Translating across disciplines can be challenging. The goal of this project is to incorporate knowledge from other disciplines both within and outside STEM. Translational challenges are considered from both a liberal arts perspective and an engineering/science perspective, connected through the use of narrative and story. Two credentials in STEM communications and ethics help students learn the skills of translation while practicing integration.

Community-Based Interdisciplinary STEM Certificate

Nawal Benmouna, Vedham Karpakakunjaram, Milton Nash, Rebecca Thomas (Montgomery College)

Many problems that impact our lives, such as the spread of infectious diseases or climate change, demand expertise from one or more STEM domains. Effective solutions require an understanding beyond STEM, integrating the culture, values and interests of impacted communities. This certificate prepares students to solve complex problems in the context of their communities.

Montana Space Grant Consortium Hands-On STEM Certificate

Angela Des Jardins, Randal Larimer (Montana State University–Bozeman)

Many Montana higher education students don't have access to the real-world STEM experience employers desire due to factors such as institutional focus on academic learning and relatively low number of local pre-graduation training and research opportunities. The Montana Space Grant Consortium offers a hands-on STEM certificate as a guided path to prepare participants to start their careers.

The Science of Disparities Concentration

Kristin Chapleau, Kari Dugger, Samantha Giordano-Mooga, Nadia Richardson, (University of Alabama, Birmingham)

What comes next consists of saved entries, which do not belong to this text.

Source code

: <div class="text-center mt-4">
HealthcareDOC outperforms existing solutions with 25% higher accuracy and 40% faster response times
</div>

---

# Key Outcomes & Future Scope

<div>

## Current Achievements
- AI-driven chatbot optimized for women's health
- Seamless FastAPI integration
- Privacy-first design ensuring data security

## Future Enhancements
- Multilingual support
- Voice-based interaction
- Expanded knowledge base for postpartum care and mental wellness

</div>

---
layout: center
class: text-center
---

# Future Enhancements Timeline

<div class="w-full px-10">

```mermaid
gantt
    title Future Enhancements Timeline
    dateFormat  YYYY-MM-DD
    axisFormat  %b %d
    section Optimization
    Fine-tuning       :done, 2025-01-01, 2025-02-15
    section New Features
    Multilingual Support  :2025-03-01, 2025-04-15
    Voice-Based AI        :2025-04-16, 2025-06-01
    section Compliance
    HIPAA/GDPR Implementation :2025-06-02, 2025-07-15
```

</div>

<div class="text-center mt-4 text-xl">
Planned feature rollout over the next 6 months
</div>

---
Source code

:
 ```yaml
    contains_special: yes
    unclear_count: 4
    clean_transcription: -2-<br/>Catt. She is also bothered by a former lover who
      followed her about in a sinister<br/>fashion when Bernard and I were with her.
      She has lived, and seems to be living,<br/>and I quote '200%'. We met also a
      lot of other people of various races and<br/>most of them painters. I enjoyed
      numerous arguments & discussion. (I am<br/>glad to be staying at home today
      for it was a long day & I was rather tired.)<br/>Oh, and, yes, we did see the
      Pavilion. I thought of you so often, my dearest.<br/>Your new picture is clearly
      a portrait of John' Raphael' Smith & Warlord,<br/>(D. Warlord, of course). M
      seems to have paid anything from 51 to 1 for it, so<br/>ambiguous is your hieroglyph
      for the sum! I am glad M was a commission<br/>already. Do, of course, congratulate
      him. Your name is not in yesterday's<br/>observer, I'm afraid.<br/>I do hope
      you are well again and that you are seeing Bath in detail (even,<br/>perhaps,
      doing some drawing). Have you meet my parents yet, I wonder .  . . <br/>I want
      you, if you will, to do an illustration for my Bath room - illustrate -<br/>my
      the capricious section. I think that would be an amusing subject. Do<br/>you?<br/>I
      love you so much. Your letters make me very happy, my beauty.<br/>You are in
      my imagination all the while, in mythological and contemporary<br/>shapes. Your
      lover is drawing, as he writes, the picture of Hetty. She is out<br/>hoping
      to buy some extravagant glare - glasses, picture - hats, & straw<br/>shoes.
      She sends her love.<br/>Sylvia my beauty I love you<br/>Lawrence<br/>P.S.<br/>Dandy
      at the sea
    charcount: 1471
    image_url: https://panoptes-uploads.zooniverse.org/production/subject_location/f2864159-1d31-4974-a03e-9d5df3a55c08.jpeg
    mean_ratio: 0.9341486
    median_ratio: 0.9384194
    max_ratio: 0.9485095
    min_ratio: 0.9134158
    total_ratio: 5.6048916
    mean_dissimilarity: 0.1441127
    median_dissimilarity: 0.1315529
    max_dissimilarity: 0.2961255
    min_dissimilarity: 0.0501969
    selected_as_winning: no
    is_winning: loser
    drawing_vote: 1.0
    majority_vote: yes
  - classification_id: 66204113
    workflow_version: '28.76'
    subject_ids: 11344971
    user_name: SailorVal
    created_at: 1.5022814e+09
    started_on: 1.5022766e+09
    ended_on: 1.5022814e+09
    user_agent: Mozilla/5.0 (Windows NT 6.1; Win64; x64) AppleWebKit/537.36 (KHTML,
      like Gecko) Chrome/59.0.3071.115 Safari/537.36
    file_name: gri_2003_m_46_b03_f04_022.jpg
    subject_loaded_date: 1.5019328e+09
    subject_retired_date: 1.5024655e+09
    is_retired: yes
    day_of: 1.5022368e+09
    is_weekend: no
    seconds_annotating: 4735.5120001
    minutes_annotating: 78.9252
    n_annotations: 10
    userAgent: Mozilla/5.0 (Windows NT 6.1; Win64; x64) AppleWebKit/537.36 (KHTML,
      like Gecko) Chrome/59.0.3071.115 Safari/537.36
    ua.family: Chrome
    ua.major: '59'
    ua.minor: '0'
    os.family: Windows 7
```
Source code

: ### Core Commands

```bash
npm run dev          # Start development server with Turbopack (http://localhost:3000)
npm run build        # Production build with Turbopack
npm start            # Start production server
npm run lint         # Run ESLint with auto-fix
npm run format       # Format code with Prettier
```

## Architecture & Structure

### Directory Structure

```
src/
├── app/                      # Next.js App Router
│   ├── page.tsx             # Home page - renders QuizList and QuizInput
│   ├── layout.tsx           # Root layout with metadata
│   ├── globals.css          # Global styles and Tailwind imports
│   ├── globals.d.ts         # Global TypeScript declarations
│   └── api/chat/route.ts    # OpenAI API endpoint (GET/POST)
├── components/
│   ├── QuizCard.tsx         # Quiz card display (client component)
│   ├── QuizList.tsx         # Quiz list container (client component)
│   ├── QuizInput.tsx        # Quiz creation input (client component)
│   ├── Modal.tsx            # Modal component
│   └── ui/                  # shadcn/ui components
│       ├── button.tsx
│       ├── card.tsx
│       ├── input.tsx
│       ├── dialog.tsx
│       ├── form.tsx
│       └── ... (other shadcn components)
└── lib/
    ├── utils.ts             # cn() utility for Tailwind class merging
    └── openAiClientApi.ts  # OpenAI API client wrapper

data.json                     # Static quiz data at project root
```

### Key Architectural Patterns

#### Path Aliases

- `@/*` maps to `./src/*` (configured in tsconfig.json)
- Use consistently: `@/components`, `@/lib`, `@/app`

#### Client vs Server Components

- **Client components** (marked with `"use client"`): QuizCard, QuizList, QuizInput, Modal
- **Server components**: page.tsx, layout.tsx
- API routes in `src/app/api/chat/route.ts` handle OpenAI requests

The team proposes changes to the Biomedical Sciences program at the University of Alabama, Birmingham to create concentrations allowing undergraduates to develop expertise in subspecialities within the biomedical sciences field. A Science of Disparities concentration within the program will be designated on transcripts, providing students the opportunity to create unique expertise accommodating their career goals.

Certificate in Sustainability Solutions

Stephanie Pfirman (Arizona State University)

This certificate prepares students to apply sustainability principles and approaches to address complex human and environmental challenges. Through six courses, including an applied project, the Sustainability Solutions certificate offers practical, skill-based experience positioning students for today's job market.

Faculty Development Workshop: Transforming the student learning experience in STEM courses through modules that connect fundamental knowledge with social issues​​

Lisa Lewis (Albion College), Kathryn Miller (Washington University, St. Louis), Gary Reiness (Lewis & Clark College), Jim Swartz (Grinnell College)

This workshop will train faculty members to implement socially relevant modules that convey foundational concepts in introductory STEM courses as part of motivating, engaging and retaining students and promoting their success. Participants will create a product they can implement and will be equipped to present the workshop to others.

Certificate Program in Ethics in STEAM Research with Indigenous Communities and Lands

Karletta Chief (University of Arizona), Dominique David-Chavez (Colorado State University), Ángel Garcia Jr. (James Madison University), Darryl Reano (Florida International University), Steven Semken (Arizona State University)

This certification program introduces ethical frameworks for collaborative STEAM research with Indigenous communities or on Indigenous lands. It is designed for academic researchers, student researchers, funding program managers, and similar professionals. The certificate is based on Indigenous governance and rights-based metrics for integrity.